EXERCISE OBJECTIVE |
Without including any images, output the listing below exactly.

************

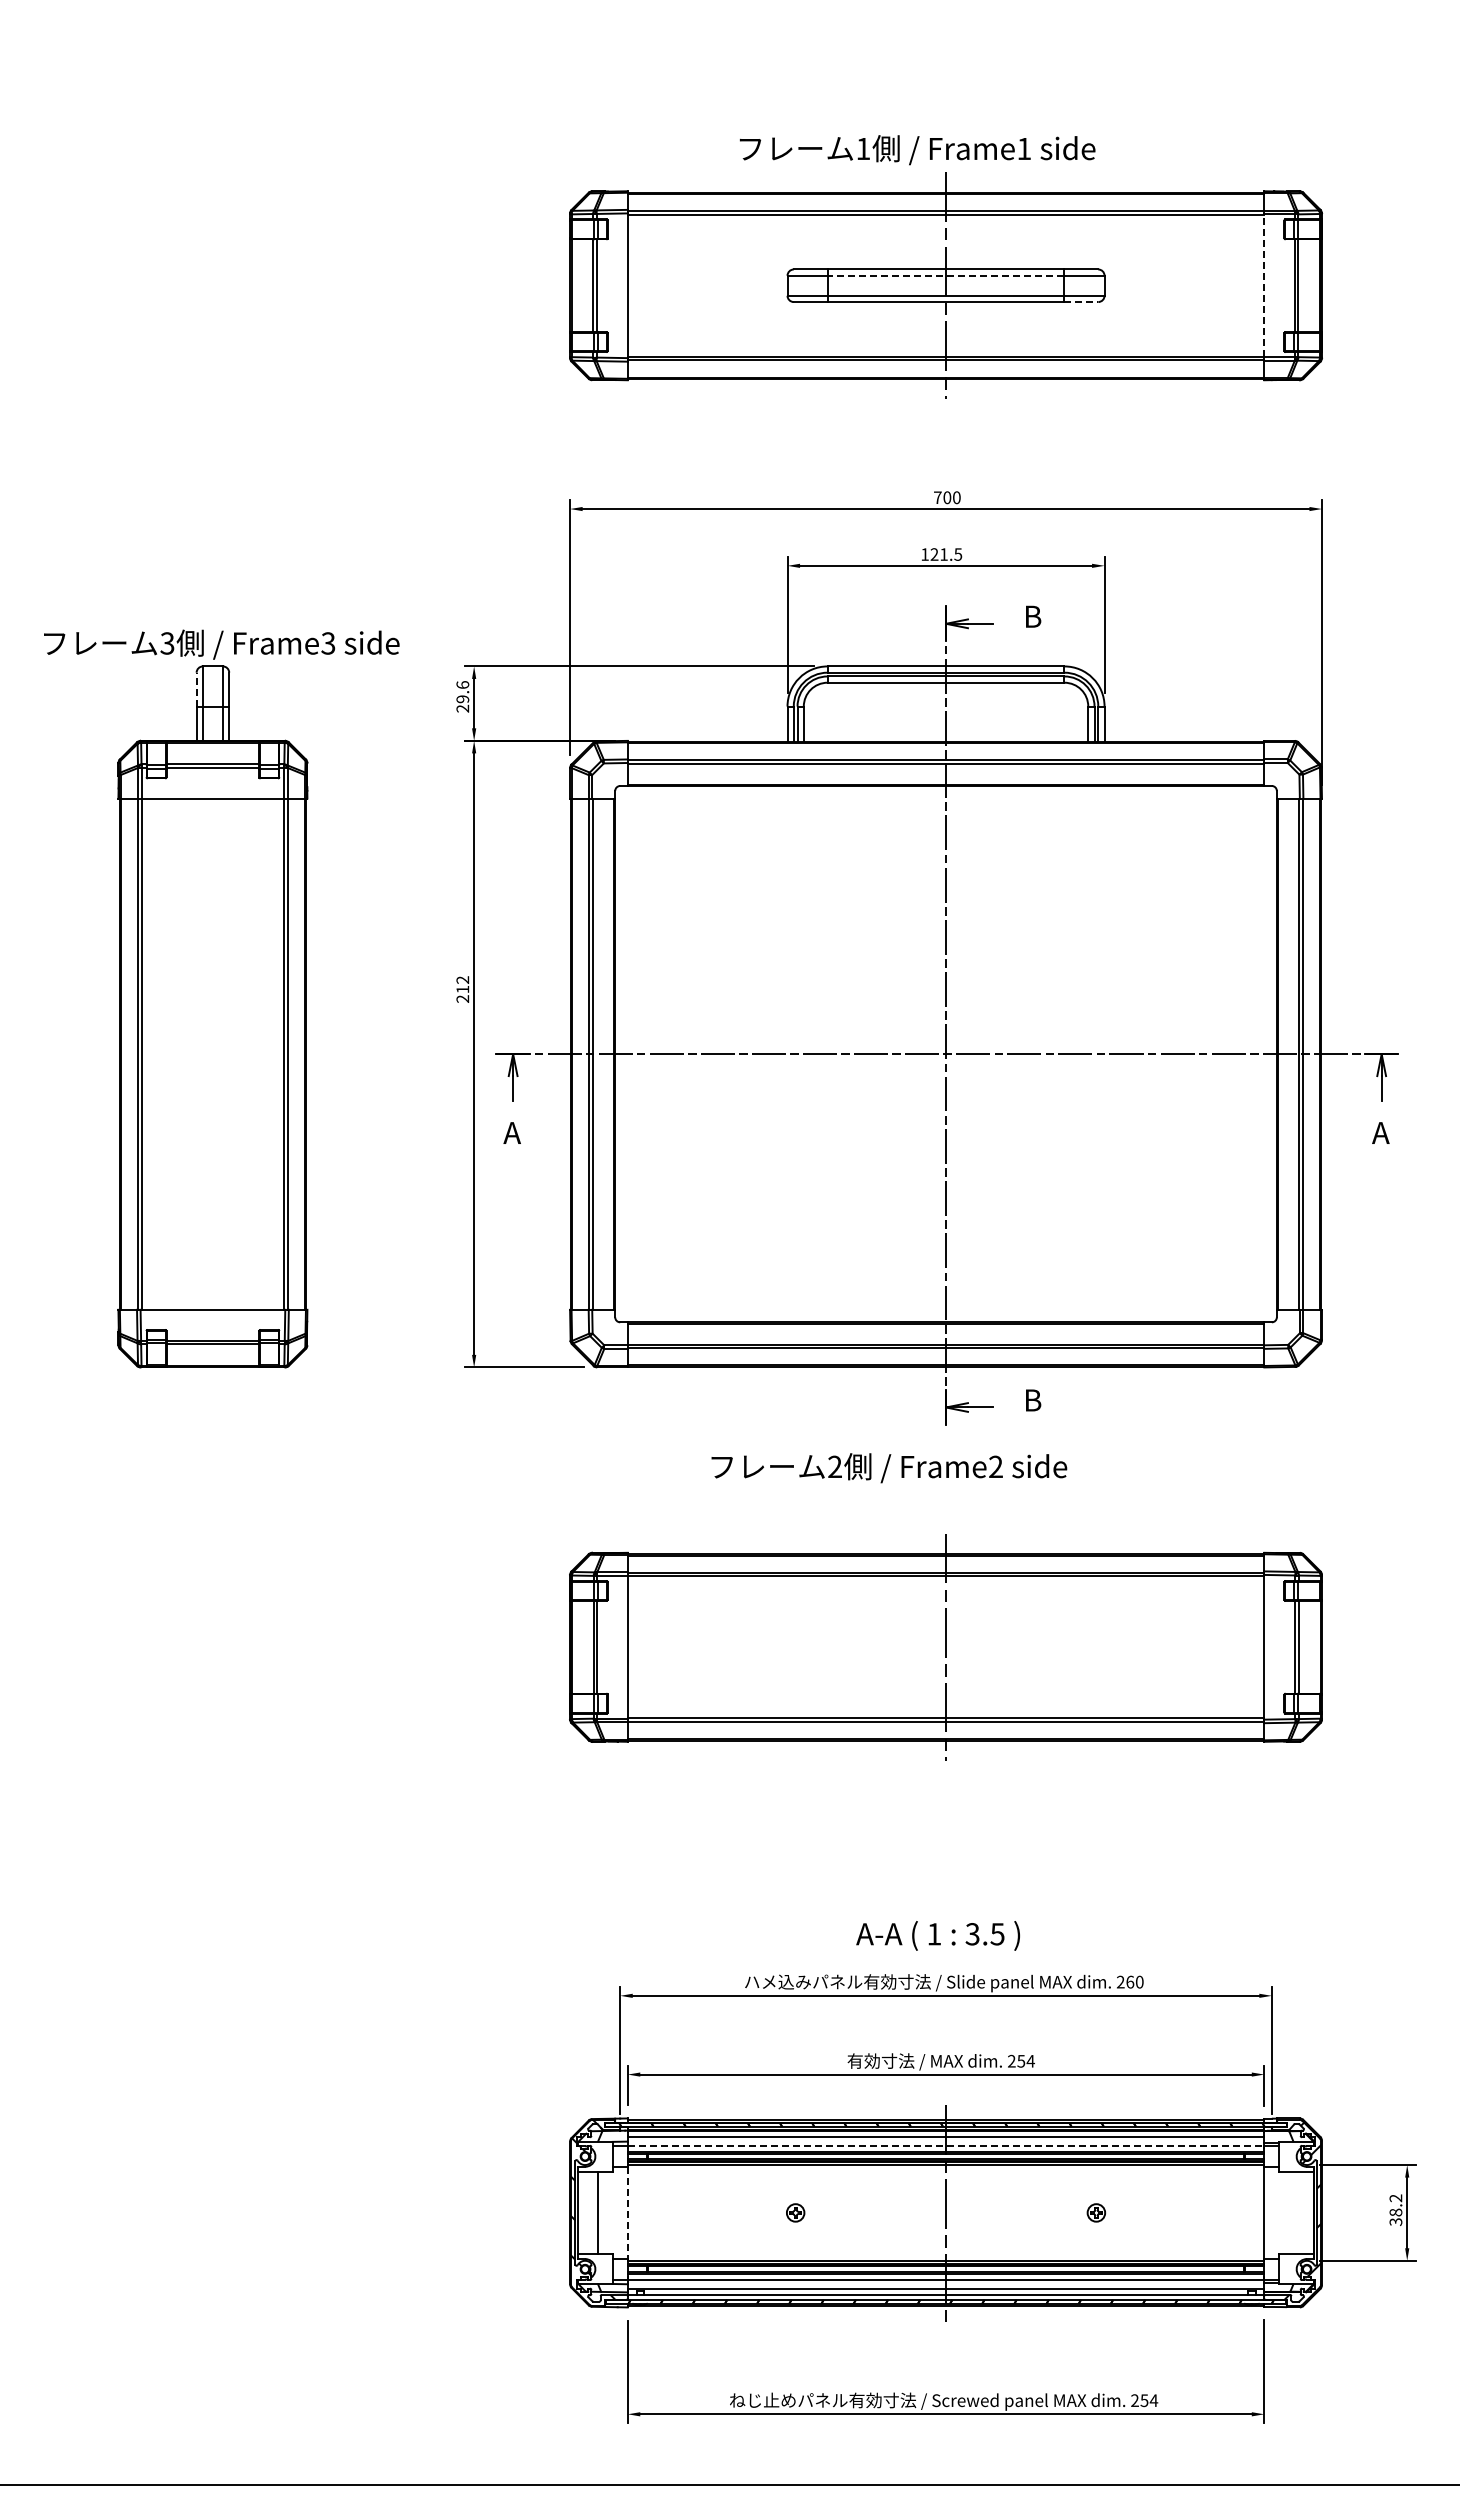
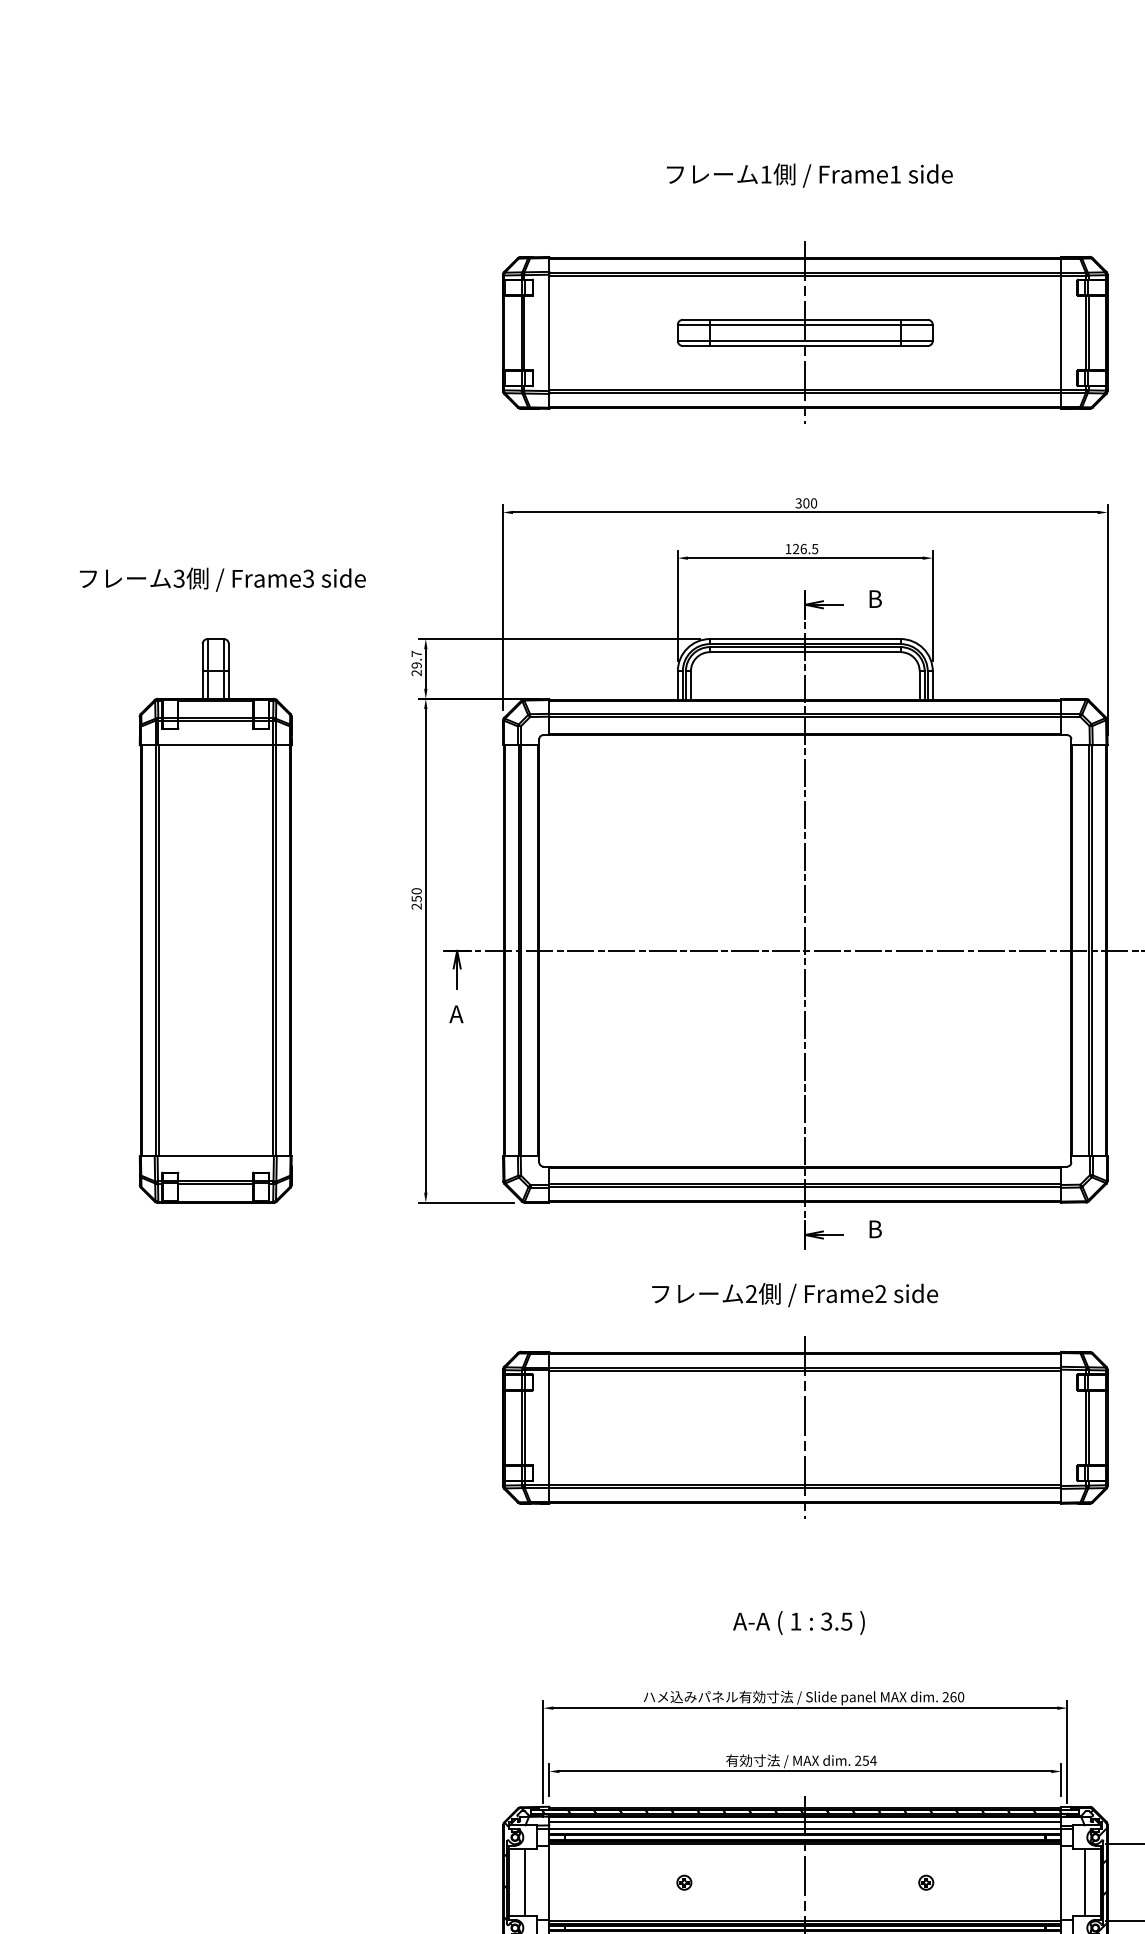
text: (917, 150) -> (809, 175), moved
line: (945, 275) -> (804, 324), dashed -> solid
line: (1264, 285) -> (1061, 332), dashed -> solid
line: (1081, 302) -> (914, 346), dashed -> solid
text: (937, 497) -> (798, 503), 700 -> 300
text: (944, 554) -> (804, 549), 121.5 -> 126.5
text: (221, 644) -> (222, 579), moved
text: (462, 684) -> (416, 653), 29.6 -> 29.7
line: (196, 689) -> (202, 657), dashed -> solid
text: (462, 984) -> (416, 894), 212 -> 250
text: (889, 1468) -> (795, 1295), moved
text: (937, 1935) -> (798, 1622), moved
line: (946, 2145) -> (805, 1828), dashed -> solid
line: (1293, 2212) -> (1084, 1882), added
line: (627, 2213) -> (549, 1883), dashed -> solid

************

YOUR RESPONSE |
text: (917, 150) -> (809, 175), moved
line: (945, 275) -> (804, 324), dashed -> solid
line: (1264, 285) -> (1061, 332), dashed -> solid
line: (1081, 302) -> (914, 346), dashed -> solid
text: (937, 497) -> (798, 503), 700 -> 300
text: (944, 554) -> (804, 549), 121.5 -> 126.5
text: (221, 644) -> (222, 579), moved
text: (462, 684) -> (416, 653), 29.6 -> 29.7
line: (196, 689) -> (202, 657), dashed -> solid
text: (462, 984) -> (416, 894), 212 -> 250
text: (889, 1468) -> (795, 1295), moved
text: (937, 1935) -> (798, 1622), moved
line: (946, 2145) -> (805, 1828), dashed -> solid
line: (1293, 2212) -> (1084, 1882), added
line: (627, 2213) -> (549, 1883), dashed -> solid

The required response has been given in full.